Another drawback was the number of meetings I had to attend. The bulk of MilSys work came from the UK military, and many of these meetings were held at the MoD complex in Whitehall. Occasionally meetings took place in upmarket hotels in London, where after all the talking, and note taking, and promises half made, the military brass and civil servants, from the Procurement Department at MoD, tucked into all the goodies provided by MilSys: booze, grub and girls.

I raised my eyebrows the first time I saw men, who after feeding their faces with as much shampoo and caviar they could cram into their greedy gobs, furtively disappearing into hotel rooms with females who were obviously whores, high end whores but whores never the less.

"I thought it against the law to bribe government officials. Couldn't we all get banged up for bribery and corruption, or something?" I asked Dougie Green as we watched a portly assistant permanent undersecretary follow a perky blonde into a room in the corridor where we were standing.

He laughed. "Really Des, you are so old world scrupulous. Business has always been conducted by greasing palms and influencing people. The girls are employed as 'hostesses' at these sorts of functions, and MilSys has no jurisdiction over what they do, or who they do it with, after the function is over." He gazed at me with a sincere expression on his face. "I can assure you we do not stick wads of cash into civil servants' pockets, neither do we insist the girls, 'hostesses' as they are known in the trade, sleep with the guests at the event. What happens afterwards is between them and their, err, clients, but generally the girls receive enough of an emolument to give freebies to the johns, therefore no money actually changes hands." Dougie shrugged. "It might be contrary to the spirit of the rules of engagement but every company does it, and if we didn't we would never get a sniff of a government contract, and would then have to lay off hundreds of workers from our factories. It is the way of the world I'm afraid."

On one visit to MoD, a month or two after starting with Pros and Pubs, Dougie Green and I were lunching in the Gold restaurant, where the higher ranked people employed at MoD and those visitors with top security clearance eat, when I felt a hand on my shoulder and heard a well-remembered voice in my ear.

"Dewey Desmond ... what a sight for sore eyes."

I turned around and saw Big Ben Westminster. He wore a huge beam on his face, and appeared no older than the last time I had seen him in 1994.

"I'll be finishing work in an hour," he said, or more like boomed. "Any chance you can get away and meet me in the Slug and Lettuce in Northumberland Avenue? We can catch up with what we have been doing since we last met."

My meeting had finished, and I had intended going to watch a midweek, afternoon, match at Upton Park, but as it was Big Ben I swiftly changed my plan.

"Certainly, Boss; I'll see you there in an hour."

He smiled in delight. "It's bloody great seeing you again, Dewey.

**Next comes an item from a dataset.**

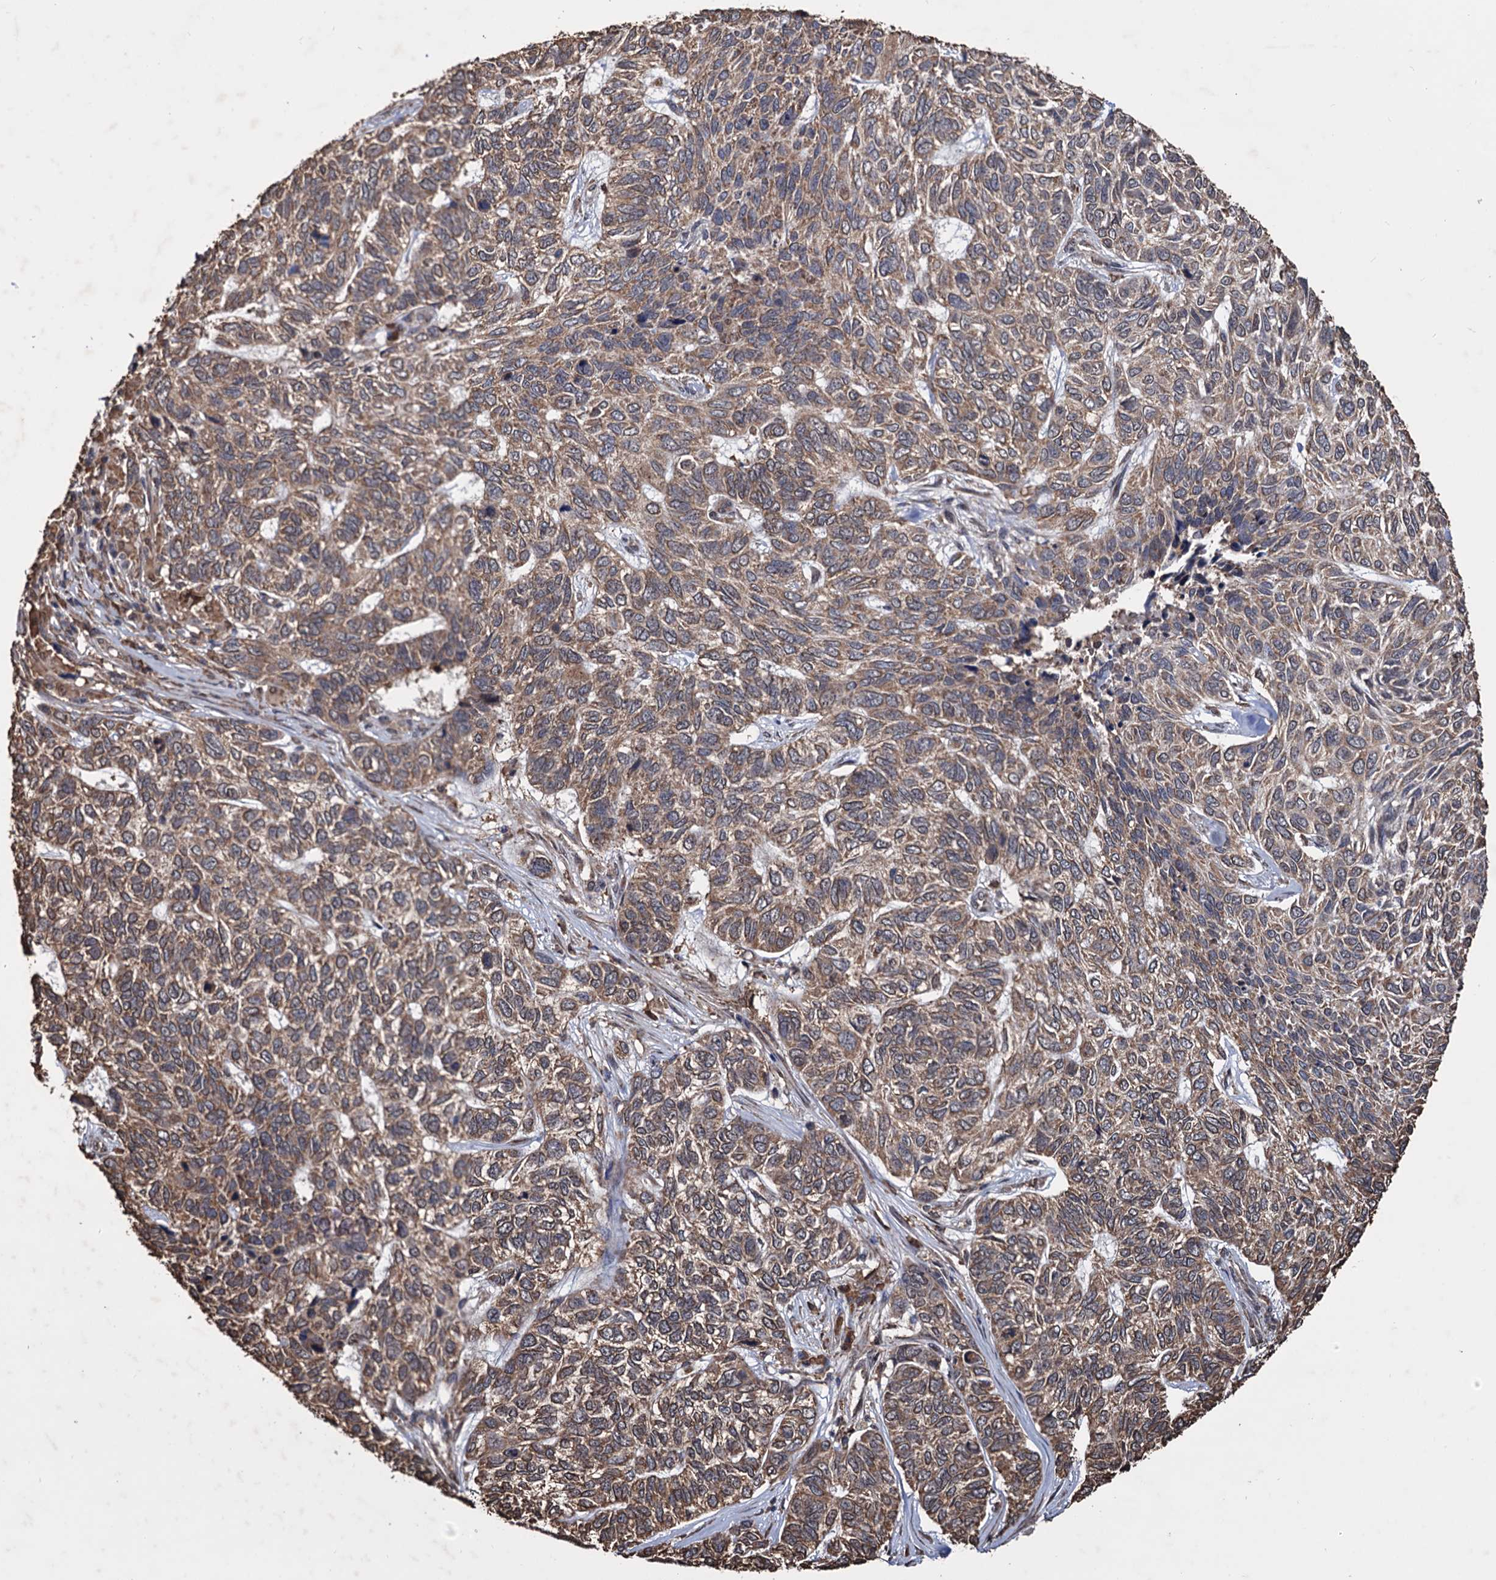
{"staining": {"intensity": "moderate", "quantity": ">75%", "location": "cytoplasmic/membranous"}, "tissue": "skin cancer", "cell_type": "Tumor cells", "image_type": "cancer", "snomed": [{"axis": "morphology", "description": "Basal cell carcinoma"}, {"axis": "topography", "description": "Skin"}], "caption": "Immunohistochemistry histopathology image of human skin cancer (basal cell carcinoma) stained for a protein (brown), which exhibits medium levels of moderate cytoplasmic/membranous positivity in approximately >75% of tumor cells.", "gene": "TBC1D12", "patient": {"sex": "female", "age": 65}}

Slug and Lettuce in an hour."

He nodded to Dougie and made his way towards the exit.

Dougie Green gazed at the departing Big Ben. "How is it you know Robert Westminster?"

"He was my platoon commander in Bosnia. A bloody good soldier. How do you know him? Is he in Procurement?"

"No, I know of him through a mutual friend. Both of us are interested in steeplechasing, and Rob Westminster is a top trainer of over the sticks racing horses."